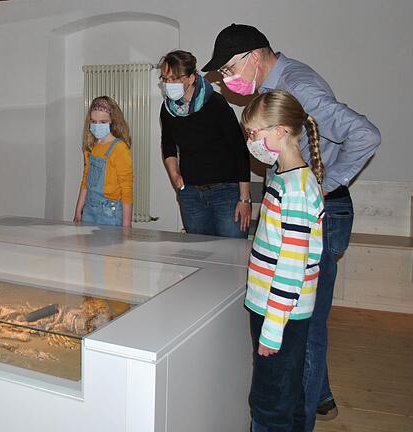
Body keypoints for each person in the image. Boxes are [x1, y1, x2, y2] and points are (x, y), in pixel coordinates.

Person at [204, 24, 381, 425]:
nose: (227, 81)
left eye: (229, 69)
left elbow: (365, 134)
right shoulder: (275, 92)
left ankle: (297, 415)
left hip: (315, 210)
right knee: (303, 327)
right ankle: (315, 397)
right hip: (297, 204)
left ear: (253, 57)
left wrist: (321, 183)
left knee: (304, 328)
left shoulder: (299, 86)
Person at [242, 90, 325, 432]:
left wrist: (273, 331)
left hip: (281, 316)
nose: (250, 141)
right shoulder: (284, 177)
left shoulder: (295, 189)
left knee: (268, 404)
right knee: (285, 394)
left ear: (280, 132)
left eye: (254, 133)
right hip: (275, 310)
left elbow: (292, 269)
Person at [158, 50, 251, 238]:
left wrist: (244, 198)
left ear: (191, 78)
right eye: (165, 79)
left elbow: (239, 150)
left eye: (174, 78)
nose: (168, 84)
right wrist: (175, 175)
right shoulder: (168, 109)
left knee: (230, 255)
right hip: (191, 194)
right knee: (199, 255)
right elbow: (168, 145)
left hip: (226, 192)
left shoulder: (215, 103)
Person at [73, 96, 134, 227]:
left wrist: (127, 224)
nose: (97, 126)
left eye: (102, 122)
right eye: (93, 121)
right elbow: (85, 181)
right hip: (89, 209)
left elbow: (126, 189)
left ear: (112, 121)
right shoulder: (90, 146)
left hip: (110, 214)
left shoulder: (119, 148)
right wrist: (78, 210)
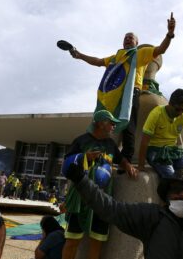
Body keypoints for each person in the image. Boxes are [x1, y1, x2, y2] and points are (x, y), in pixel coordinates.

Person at [69, 13, 176, 163]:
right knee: (107, 126)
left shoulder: (140, 54)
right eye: (125, 37)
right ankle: (101, 153)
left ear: (137, 43)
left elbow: (160, 50)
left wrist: (170, 34)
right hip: (113, 97)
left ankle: (126, 159)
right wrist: (80, 55)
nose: (127, 39)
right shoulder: (116, 58)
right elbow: (98, 61)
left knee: (128, 127)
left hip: (131, 94)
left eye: (131, 37)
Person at [60, 110, 138, 259]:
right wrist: (85, 157)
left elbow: (120, 159)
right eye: (111, 123)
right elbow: (66, 166)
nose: (113, 126)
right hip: (81, 199)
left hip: (103, 201)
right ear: (100, 123)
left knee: (97, 243)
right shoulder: (80, 141)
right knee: (72, 242)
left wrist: (127, 166)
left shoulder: (111, 144)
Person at [138, 88, 183, 178]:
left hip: (173, 151)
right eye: (177, 109)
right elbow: (144, 141)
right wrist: (141, 165)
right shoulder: (156, 114)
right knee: (171, 177)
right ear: (170, 104)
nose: (180, 112)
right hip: (156, 151)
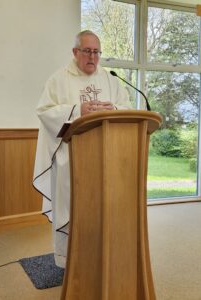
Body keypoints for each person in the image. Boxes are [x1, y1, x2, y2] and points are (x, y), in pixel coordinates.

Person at [33, 30, 132, 268]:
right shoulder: (58, 80)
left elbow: (127, 108)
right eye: (87, 51)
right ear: (75, 52)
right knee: (73, 210)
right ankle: (71, 264)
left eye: (96, 52)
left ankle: (101, 260)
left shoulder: (110, 79)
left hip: (105, 158)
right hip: (71, 160)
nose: (93, 57)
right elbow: (44, 111)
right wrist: (79, 110)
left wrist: (114, 110)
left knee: (104, 212)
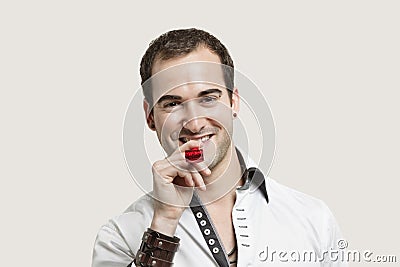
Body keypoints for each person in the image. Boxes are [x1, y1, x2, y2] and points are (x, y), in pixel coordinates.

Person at [92, 28, 347, 267]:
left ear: (233, 102)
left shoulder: (314, 219)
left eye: (208, 98)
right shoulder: (120, 236)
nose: (194, 123)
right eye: (172, 103)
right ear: (150, 117)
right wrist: (165, 223)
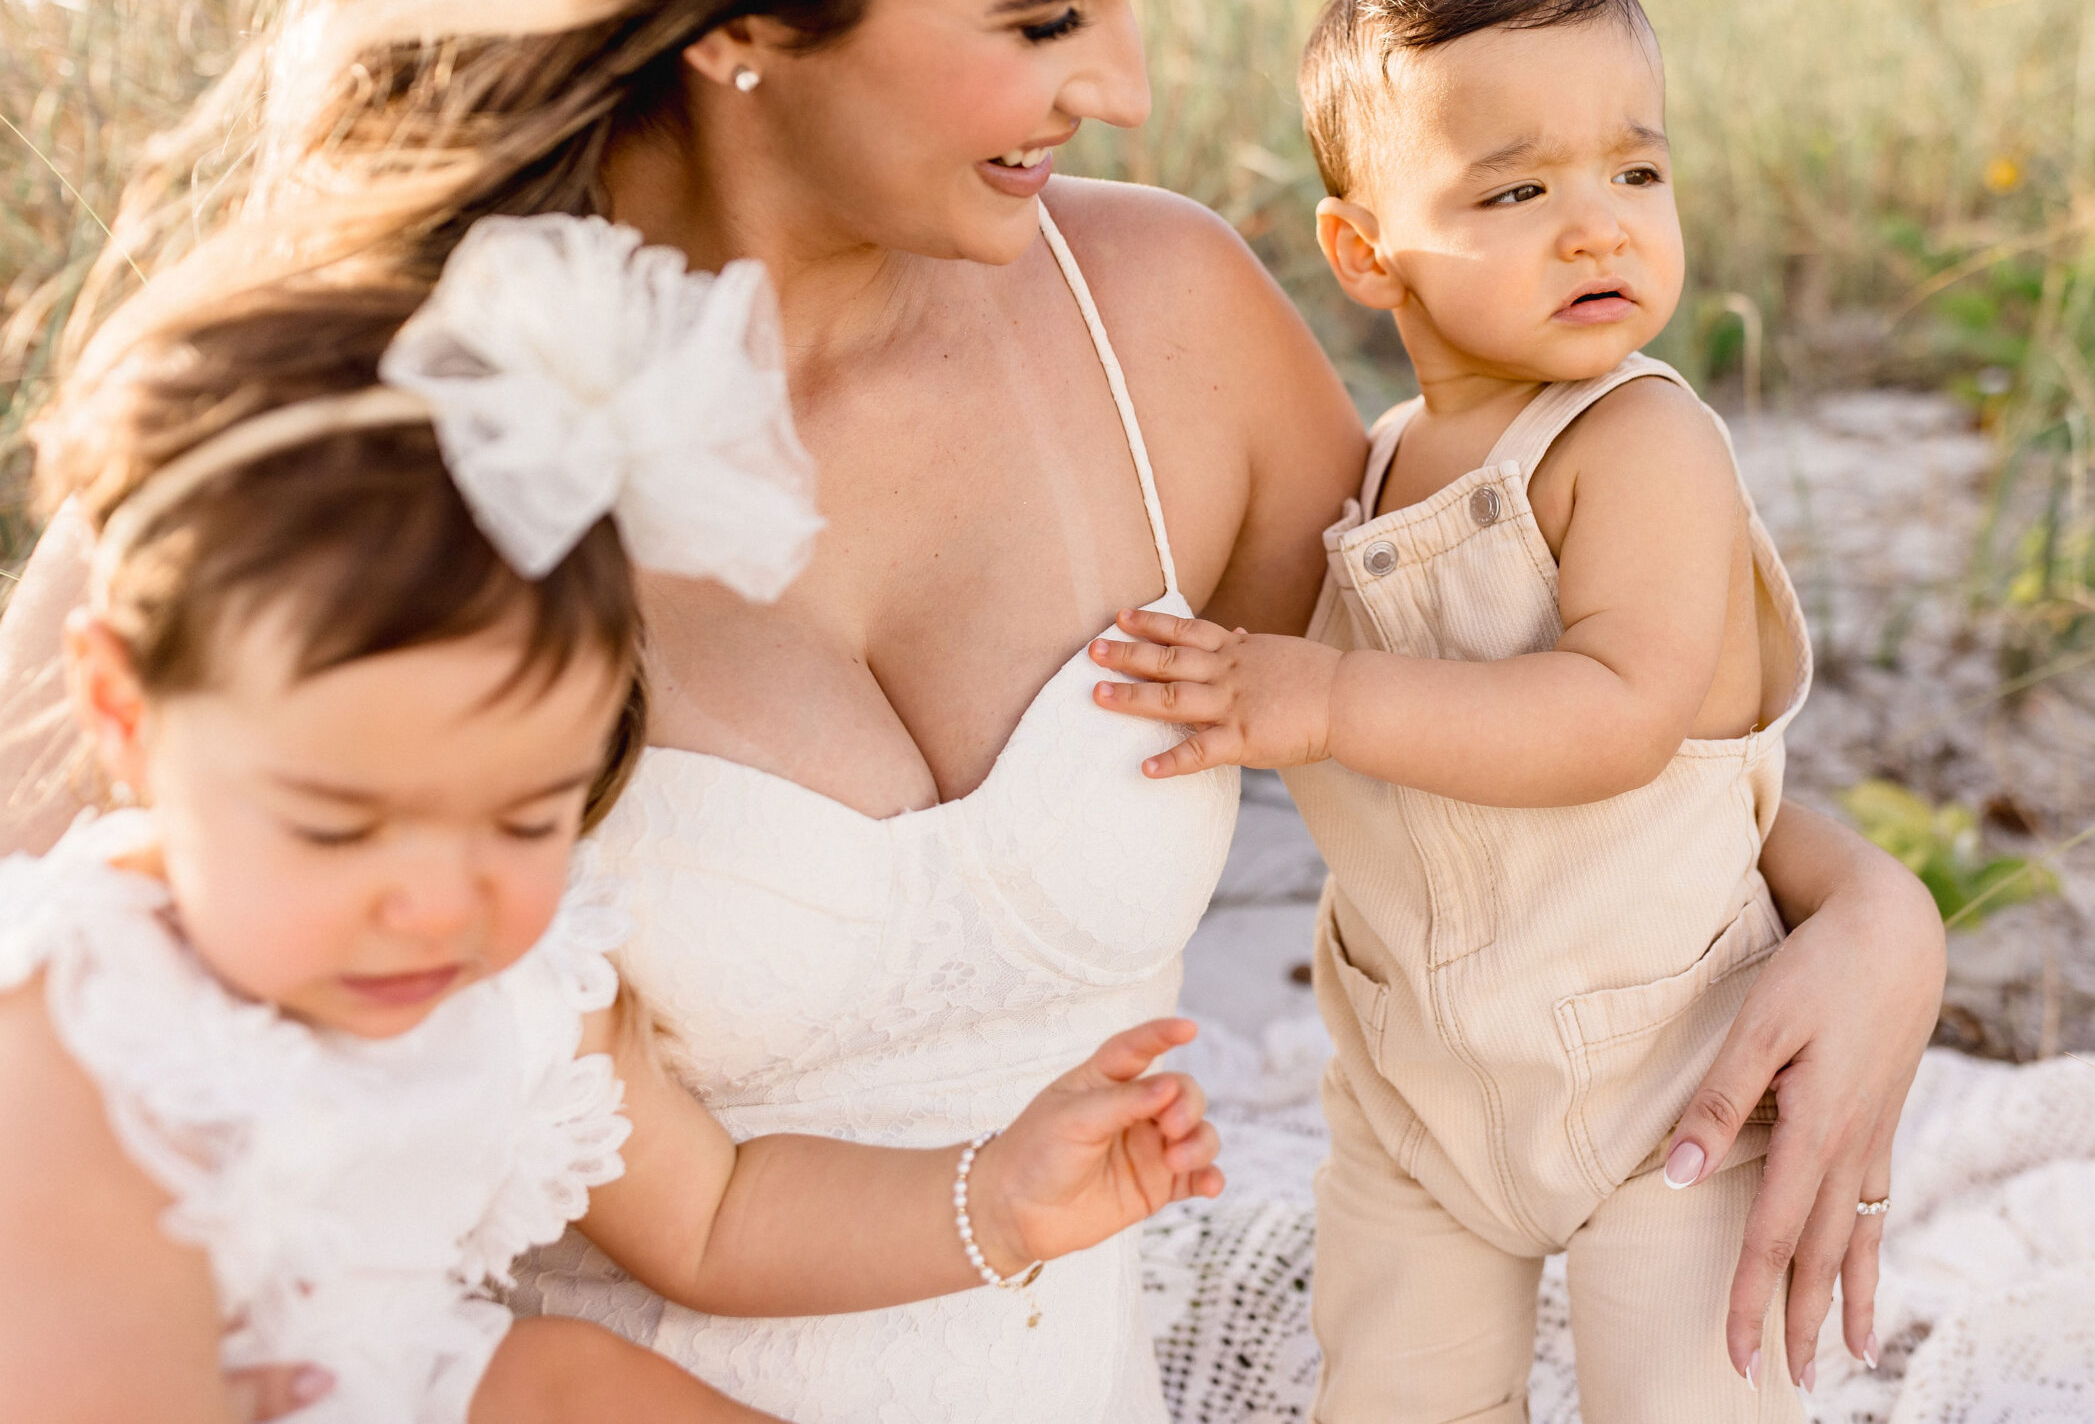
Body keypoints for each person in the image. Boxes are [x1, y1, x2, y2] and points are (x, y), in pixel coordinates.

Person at [0, 0, 1942, 1416]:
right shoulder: (359, 436)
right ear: (751, 5)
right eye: (1043, 17)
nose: (1123, 84)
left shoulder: (1159, 320)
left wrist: (1861, 907)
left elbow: (1508, 689)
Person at [0, 217, 1223, 1423]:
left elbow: (715, 1214)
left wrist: (995, 1199)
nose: (439, 903)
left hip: (413, 1375)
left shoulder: (518, 977)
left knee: (566, 1379)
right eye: (337, 829)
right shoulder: (83, 1029)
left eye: (528, 822)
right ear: (123, 710)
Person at [1097, 0, 1902, 1419]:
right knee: (1393, 1391)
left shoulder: (1643, 442)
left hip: (1665, 1076)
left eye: (1636, 176)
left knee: (1686, 1393)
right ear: (1363, 251)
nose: (1596, 227)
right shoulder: (1385, 463)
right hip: (1419, 1090)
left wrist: (1322, 702)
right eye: (1517, 190)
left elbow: (1618, 715)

:: Exercise aim ::
Reproduce every record above exactly, but leave out the pictures.

:: Written answer ::
Body keypoints for each person in the image. Boxes are [x1, y1, x2, y2] and points are (x, y), in pixel coordinates.

Person at [204, 24, 381, 425]:
nose: (227, 81)
left eye: (229, 69)
left elbow: (365, 134)
right shoulder: (275, 92)
left ankle: (297, 415)
left hip: (315, 210)
right knee: (303, 327)
right ankle: (315, 397)
right hip: (297, 204)
left ear: (253, 57)
left wrist: (321, 183)
left knee: (304, 328)
left shoulder: (299, 86)
Person at [242, 90, 325, 432]:
left wrist: (273, 331)
left hip: (281, 316)
nose: (250, 141)
right shoulder: (284, 177)
left shoulder: (295, 189)
left knee: (268, 404)
right knee: (285, 394)
left ear: (280, 132)
left eye: (254, 133)
right hip: (275, 310)
left elbow: (292, 269)
Person at [158, 50, 251, 238]:
left wrist: (244, 198)
left ear: (191, 78)
right eye: (165, 79)
left elbow: (239, 150)
left eye: (174, 78)
nose: (168, 84)
right wrist: (175, 175)
right shoulder: (168, 109)
left knee: (230, 255)
right hip: (191, 194)
right knee: (199, 255)
right elbow: (168, 145)
left hip: (226, 192)
left shoulder: (215, 103)
Person at [73, 96, 134, 227]:
left wrist: (127, 224)
nose: (97, 126)
left eye: (102, 122)
right eye: (93, 121)
right elbow: (85, 181)
right hip: (89, 209)
left elbow: (126, 189)
left ear: (112, 121)
right shoulder: (90, 146)
left hip: (110, 214)
left shoulder: (119, 148)
right wrist: (78, 210)
Body keypoints for each person in the image. Boxes are [x1, y1, x2, y2] and points are (x, y), in pixel coordinates.

Person at [69, 13, 176, 163]:
right knee: (107, 126)
left shoulder: (140, 54)
right eye: (125, 37)
right ankle: (101, 153)
left ear: (137, 43)
left elbow: (160, 50)
left wrist: (170, 34)
right hip: (113, 97)
left ankle: (126, 159)
right wrist: (80, 55)
nose: (127, 39)
right shoulder: (116, 58)
right elbow: (98, 61)
left knee: (128, 127)
left hip: (131, 94)
left eye: (131, 37)
Person at [60, 110, 138, 259]:
right wrist: (85, 157)
left elbow: (120, 159)
right eye: (111, 123)
right elbow: (66, 166)
nose: (113, 126)
right hip: (81, 199)
left hip: (103, 201)
right ear: (100, 123)
left knee: (97, 243)
right shoulder: (80, 141)
right knee: (72, 242)
left wrist: (127, 166)
left shoulder: (111, 144)
Person at [138, 88, 183, 178]:
left hip: (173, 151)
right eye: (177, 109)
right elbow: (144, 141)
right wrist: (141, 165)
right shoulder: (156, 114)
right knee: (171, 177)
right ear: (170, 104)
nose: (180, 112)
right hip: (156, 151)
Body keypoints for each person in the image. Boxes are [x1, y1, x2, y2] and points are (x, y), in pixel coordinates.

Person at [33, 30, 132, 268]:
right shoulder: (58, 80)
left elbow: (127, 108)
right eye: (87, 51)
right ear: (75, 52)
right knee: (73, 210)
right ankle: (71, 264)
left eye: (96, 52)
left ankle: (101, 260)
left shoulder: (110, 79)
left hip: (105, 158)
right hip: (71, 160)
nose: (93, 57)
right elbow: (44, 111)
right wrist: (79, 110)
left wrist: (114, 110)
left knee: (104, 212)
Body keypoints for each person in the image. Boxes are [x1, y1, x2, y2] and points are (x, y), in pixel coordinates.

Person at [92, 28, 347, 267]:
left ear: (233, 102)
left shoulder: (314, 219)
left eye: (208, 98)
right shoulder: (120, 236)
nose: (194, 123)
right eye: (172, 103)
right ear: (150, 117)
right wrist: (165, 223)
Body keypoints for each person in the image. Boxes are [x1, y1, x2, y2] and points are (x, y), in pixel coordinates.

Person at [0, 0, 1942, 1416]:
right shoulder: (359, 436)
right ear: (751, 5)
right eye: (1043, 17)
nose: (1123, 84)
left shoulder: (1159, 320)
left wrist: (1861, 907)
left elbow: (1508, 689)
Person at [0, 217, 1223, 1423]:
left elbow: (715, 1214)
left wrist: (995, 1199)
nose: (439, 903)
left hip: (413, 1375)
left shoulder: (518, 977)
left knee: (566, 1379)
right eye: (337, 829)
right shoulder: (83, 1029)
left eye: (528, 822)
right ear: (123, 710)
Person at [1097, 0, 1902, 1419]:
right knee: (1393, 1391)
left shoulder: (1643, 442)
left hip: (1665, 1076)
left eye: (1636, 176)
left knee: (1686, 1393)
right ear: (1363, 251)
nose: (1596, 227)
right shoulder: (1385, 463)
right hip: (1419, 1090)
left wrist: (1322, 702)
right eye: (1517, 190)
left elbow: (1618, 715)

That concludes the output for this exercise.